> Tasks:
(1) Quote the section of the Ignacy Kłopotowski passage from "Ignacy Kłopotowski (20" to "for the faithful.".
(2) Translate this sentence from the Ignacy Kłopotowski passage into Spanish: "Kłopotowski served in Poland as a pastor towards those who were poor and orphaned."

> Selected passage:
● ● ● ●
Priest
- Born: 20 July 1866 Korzeniówka, Belsky Uyezd, Grodno Governorate
- Died: 7 September 1931 (aged 65) Warsaw, Second Polish Republic
- Venerated in: Roman Catholic Church
- Beatified: 19 June 2005, Pidluski Square, Warsaw, Poland by Cardinal Józef Glemp
- Feast: 7 September
- Attributes: Cassock
- Patronage: Sisters of the Blessed Virgin Mary of Loreto; Journalists;

= Ignacy Kłopotowski =

Polish Roman Catholic priest

Ignacy Kłopotowski (20 July 1866 - 7 September 1931) was a Polish Roman Catholic priest and the founder of the Sisters of the Blessed Virgin Mary of Loreto (1920); he founded this congregation with the assistance of the Polish nuncio Achille Ratti - the future Pope Pius XI. Kłopotowski served in Poland as a pastor towards those who were poor and orphaned. He is best known for his commitment to the Christian press in which he established a range of Christian publications for the faithful.
● ● ● ●
> Source material:
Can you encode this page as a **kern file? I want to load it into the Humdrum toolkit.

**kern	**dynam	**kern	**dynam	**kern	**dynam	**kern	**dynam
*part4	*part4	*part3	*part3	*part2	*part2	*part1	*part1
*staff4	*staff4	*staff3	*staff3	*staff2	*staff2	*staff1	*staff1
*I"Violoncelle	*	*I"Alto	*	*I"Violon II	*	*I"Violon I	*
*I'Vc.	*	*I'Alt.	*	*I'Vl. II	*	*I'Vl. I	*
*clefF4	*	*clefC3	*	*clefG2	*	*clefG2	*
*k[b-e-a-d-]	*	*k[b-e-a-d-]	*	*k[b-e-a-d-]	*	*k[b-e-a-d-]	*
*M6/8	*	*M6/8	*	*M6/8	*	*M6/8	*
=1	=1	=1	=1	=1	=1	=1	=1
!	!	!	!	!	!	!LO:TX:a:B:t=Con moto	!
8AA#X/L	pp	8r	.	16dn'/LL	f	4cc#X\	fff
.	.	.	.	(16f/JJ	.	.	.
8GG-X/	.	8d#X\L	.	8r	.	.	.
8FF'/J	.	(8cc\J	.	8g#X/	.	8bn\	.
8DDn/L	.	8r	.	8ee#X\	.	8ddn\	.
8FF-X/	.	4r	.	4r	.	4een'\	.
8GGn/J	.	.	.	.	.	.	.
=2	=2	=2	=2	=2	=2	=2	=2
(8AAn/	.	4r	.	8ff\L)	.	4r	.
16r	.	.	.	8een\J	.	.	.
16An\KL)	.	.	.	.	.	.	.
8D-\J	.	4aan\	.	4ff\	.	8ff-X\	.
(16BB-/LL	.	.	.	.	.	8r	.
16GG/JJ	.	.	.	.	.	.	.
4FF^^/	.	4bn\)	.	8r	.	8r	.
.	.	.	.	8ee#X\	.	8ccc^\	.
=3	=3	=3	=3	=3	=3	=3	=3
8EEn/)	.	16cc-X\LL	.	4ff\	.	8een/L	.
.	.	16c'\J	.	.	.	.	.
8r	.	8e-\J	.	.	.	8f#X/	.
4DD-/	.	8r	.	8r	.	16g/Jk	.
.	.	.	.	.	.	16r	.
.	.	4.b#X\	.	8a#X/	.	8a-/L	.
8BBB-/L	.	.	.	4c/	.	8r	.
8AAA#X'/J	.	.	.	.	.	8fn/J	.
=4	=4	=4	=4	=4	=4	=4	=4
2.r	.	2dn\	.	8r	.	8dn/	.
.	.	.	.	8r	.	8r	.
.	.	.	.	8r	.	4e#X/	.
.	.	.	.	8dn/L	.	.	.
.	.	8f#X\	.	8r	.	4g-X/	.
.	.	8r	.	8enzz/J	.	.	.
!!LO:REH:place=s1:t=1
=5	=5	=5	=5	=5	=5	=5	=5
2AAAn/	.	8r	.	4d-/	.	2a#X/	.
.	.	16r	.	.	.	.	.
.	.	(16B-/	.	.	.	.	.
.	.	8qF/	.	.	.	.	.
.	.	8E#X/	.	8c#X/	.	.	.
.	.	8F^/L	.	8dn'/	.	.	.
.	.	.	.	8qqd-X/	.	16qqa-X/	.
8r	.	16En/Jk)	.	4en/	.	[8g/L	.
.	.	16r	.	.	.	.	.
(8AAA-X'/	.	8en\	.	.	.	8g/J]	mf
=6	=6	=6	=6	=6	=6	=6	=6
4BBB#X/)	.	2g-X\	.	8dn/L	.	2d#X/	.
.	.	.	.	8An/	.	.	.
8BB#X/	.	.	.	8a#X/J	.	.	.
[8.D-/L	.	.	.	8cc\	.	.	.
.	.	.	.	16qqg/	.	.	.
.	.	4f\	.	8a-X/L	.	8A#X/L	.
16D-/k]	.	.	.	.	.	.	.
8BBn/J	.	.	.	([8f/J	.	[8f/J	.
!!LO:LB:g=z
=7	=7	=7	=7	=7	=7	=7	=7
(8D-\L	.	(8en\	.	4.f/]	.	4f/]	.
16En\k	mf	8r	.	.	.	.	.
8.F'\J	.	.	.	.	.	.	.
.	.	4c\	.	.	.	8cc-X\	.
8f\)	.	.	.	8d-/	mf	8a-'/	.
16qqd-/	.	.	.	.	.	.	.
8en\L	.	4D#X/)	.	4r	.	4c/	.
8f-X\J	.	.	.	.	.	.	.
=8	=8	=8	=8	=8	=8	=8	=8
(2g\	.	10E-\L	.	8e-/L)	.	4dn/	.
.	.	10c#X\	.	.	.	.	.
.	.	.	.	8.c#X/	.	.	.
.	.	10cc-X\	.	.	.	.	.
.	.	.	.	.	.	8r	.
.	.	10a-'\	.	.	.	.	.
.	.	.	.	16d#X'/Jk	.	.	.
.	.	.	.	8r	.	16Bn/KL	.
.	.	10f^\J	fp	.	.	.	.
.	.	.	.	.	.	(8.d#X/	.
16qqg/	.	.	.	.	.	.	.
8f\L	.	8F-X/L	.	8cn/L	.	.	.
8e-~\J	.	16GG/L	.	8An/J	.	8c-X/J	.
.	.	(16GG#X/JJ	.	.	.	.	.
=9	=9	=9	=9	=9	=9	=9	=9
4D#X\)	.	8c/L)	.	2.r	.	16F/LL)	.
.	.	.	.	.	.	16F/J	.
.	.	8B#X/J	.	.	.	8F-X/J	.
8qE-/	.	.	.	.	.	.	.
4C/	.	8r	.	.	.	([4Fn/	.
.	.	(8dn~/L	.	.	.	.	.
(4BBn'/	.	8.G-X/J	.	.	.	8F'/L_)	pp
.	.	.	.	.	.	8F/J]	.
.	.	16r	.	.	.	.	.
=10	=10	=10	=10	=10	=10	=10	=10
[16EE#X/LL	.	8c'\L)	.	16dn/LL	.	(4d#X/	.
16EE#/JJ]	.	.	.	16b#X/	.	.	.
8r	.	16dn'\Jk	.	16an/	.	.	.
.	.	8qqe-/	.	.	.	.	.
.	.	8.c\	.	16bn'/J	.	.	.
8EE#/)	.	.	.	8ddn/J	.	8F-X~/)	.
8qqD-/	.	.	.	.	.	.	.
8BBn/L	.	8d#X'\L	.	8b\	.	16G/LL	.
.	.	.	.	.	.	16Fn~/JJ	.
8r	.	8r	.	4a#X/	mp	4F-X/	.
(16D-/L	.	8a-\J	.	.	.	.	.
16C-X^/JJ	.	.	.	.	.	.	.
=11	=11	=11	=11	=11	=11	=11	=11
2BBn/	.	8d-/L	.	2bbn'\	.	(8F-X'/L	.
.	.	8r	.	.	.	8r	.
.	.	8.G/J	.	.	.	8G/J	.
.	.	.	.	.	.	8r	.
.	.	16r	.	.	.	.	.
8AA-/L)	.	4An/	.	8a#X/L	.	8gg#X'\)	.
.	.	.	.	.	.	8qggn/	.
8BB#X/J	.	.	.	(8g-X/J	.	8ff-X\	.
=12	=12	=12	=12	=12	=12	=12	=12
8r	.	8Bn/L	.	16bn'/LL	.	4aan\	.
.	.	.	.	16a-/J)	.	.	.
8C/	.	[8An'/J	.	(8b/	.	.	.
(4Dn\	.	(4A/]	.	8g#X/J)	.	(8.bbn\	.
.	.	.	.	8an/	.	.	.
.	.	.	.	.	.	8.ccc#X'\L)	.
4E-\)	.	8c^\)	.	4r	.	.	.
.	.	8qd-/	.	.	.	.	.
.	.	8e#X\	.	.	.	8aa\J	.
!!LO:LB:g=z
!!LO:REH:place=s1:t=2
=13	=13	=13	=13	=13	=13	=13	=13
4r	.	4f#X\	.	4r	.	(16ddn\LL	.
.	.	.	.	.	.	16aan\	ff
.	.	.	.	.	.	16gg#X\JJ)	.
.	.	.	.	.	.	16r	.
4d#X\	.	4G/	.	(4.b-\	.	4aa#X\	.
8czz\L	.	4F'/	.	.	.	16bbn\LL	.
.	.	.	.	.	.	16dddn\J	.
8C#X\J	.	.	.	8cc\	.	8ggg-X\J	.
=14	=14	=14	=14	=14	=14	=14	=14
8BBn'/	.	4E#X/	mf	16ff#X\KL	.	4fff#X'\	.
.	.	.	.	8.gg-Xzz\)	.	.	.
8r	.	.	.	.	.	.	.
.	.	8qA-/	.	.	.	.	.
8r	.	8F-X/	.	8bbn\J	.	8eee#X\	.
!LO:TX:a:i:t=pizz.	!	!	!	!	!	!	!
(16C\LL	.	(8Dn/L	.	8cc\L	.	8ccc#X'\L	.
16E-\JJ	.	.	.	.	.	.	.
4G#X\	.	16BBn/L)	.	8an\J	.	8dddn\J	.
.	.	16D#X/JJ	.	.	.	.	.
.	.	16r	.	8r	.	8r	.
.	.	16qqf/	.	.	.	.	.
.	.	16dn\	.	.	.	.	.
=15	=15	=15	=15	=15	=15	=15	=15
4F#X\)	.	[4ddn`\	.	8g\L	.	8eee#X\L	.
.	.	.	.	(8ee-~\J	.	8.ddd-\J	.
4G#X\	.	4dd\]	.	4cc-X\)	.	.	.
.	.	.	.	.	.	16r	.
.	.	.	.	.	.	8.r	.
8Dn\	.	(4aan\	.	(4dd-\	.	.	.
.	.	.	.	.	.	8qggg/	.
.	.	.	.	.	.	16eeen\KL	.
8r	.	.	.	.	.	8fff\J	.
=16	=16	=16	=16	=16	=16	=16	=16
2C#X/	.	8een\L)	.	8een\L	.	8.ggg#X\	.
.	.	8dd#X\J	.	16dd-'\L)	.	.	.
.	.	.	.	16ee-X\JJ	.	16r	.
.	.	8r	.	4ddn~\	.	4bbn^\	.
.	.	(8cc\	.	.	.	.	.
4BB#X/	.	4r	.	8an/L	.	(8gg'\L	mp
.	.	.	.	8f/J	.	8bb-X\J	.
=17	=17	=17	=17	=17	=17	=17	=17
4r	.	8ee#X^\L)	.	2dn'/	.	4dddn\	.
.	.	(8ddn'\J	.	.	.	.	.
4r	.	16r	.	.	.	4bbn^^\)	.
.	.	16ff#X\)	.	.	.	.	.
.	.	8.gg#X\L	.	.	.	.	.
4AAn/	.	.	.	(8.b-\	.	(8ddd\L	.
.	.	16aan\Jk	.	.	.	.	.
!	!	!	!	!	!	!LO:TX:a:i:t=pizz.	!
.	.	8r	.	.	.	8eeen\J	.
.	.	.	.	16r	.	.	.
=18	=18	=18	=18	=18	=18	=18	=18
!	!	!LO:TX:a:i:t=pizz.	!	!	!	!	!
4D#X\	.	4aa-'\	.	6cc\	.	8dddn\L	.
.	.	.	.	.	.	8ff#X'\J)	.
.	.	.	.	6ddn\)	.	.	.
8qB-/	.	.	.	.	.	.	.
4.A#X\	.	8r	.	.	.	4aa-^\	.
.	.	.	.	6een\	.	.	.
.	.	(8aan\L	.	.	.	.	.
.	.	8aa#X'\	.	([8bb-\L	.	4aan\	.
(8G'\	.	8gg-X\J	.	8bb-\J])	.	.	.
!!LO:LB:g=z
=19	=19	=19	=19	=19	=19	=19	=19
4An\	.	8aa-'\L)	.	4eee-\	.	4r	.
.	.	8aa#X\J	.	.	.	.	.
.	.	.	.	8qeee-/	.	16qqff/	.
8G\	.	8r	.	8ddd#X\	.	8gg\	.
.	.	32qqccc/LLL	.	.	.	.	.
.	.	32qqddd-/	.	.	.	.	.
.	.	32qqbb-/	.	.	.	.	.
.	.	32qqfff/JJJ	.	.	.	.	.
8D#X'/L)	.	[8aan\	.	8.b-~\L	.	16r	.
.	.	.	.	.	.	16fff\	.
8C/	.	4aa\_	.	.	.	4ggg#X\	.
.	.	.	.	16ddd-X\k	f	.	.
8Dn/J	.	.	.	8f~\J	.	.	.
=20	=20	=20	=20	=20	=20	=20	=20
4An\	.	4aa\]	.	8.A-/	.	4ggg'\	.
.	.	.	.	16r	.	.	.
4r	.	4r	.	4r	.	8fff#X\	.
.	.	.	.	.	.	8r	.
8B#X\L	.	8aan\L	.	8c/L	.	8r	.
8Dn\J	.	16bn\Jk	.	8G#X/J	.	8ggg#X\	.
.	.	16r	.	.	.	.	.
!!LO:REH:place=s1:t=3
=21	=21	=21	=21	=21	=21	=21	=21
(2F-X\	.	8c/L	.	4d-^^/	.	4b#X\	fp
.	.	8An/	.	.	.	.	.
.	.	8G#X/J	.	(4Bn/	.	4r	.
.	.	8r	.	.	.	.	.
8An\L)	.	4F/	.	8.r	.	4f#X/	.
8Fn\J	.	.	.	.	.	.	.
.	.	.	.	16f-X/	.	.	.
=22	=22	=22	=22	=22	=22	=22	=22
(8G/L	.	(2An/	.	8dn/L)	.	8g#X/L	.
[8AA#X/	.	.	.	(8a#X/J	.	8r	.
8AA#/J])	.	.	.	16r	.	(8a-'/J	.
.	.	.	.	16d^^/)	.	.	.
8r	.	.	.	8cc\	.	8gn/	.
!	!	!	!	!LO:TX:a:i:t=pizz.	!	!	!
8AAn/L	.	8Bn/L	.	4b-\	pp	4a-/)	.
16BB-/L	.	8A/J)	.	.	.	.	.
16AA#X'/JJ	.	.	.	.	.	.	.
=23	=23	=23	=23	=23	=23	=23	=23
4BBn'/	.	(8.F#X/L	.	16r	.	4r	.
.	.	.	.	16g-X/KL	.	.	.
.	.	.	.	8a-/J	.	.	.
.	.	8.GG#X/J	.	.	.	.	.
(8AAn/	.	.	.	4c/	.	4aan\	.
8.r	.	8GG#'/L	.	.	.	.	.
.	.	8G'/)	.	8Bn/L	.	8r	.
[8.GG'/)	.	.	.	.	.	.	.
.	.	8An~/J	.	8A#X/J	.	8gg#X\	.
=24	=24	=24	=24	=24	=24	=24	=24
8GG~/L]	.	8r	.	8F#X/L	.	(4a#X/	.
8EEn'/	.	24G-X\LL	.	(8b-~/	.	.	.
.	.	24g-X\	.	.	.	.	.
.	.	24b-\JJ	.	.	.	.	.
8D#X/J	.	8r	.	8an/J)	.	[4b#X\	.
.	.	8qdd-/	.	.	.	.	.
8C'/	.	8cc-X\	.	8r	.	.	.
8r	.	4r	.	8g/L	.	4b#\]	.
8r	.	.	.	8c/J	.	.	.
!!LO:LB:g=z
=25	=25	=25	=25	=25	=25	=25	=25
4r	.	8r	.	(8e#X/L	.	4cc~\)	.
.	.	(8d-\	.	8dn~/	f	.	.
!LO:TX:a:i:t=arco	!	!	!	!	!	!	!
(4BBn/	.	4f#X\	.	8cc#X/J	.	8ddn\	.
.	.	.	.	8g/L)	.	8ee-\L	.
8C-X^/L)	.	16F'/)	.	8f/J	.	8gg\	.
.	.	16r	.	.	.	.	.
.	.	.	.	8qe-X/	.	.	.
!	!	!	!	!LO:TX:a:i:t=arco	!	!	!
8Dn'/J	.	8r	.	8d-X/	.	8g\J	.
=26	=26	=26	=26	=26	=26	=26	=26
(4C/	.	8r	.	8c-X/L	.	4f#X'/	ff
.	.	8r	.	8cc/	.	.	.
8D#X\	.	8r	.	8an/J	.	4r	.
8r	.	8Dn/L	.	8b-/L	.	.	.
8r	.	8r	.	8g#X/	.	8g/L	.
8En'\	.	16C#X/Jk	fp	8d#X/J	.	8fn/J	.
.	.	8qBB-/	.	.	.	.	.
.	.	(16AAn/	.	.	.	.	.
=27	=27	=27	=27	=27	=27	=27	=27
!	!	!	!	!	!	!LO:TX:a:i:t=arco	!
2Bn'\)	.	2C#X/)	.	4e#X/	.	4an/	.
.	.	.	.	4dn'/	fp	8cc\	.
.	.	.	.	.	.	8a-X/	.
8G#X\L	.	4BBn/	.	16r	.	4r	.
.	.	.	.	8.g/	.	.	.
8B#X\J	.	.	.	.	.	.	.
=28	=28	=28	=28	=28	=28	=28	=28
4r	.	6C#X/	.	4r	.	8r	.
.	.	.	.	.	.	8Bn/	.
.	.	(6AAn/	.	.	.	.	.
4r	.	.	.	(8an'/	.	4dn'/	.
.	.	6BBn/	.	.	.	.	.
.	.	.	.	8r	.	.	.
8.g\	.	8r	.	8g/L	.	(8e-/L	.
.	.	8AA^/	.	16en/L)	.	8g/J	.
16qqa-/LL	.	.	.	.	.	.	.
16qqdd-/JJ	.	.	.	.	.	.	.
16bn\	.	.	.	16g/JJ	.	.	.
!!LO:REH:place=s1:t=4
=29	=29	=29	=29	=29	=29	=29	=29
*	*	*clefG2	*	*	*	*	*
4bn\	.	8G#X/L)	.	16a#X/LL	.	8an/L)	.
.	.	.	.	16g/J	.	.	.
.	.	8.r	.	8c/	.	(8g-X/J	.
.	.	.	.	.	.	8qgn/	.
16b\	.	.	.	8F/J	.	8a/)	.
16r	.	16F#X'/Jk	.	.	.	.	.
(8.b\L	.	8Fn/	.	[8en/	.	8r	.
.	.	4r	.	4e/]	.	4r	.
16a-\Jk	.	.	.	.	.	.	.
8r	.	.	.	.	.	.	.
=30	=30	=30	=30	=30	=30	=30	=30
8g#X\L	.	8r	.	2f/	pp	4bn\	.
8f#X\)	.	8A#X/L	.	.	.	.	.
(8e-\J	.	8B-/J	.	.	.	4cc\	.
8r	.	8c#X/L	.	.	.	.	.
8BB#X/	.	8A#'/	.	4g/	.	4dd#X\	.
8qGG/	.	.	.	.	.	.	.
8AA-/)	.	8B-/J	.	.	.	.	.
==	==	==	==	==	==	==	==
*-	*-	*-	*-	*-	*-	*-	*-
● ● ● ●
> Answers for each item:
(1)
Ignacy Kłopotowski (20 July 1866 - 7 September 1931) was a Polish Roman Catholic priest and the founder of the Sisters of the Blessed Virgin Mary of Loreto (1920); he founded this congregation with the assistance of the Polish nuncio Achille Ratti - the future Pope Pius XI. Kłopotowski served in Poland as a pastor towards those who were poor and orphaned. He is best known for his commitment to the Christian press in which he established a range of Christian publications for the faithful.

(2) Kłopotowski sirvió en Polonia como pastor de quienes eran pobres y huérfanos.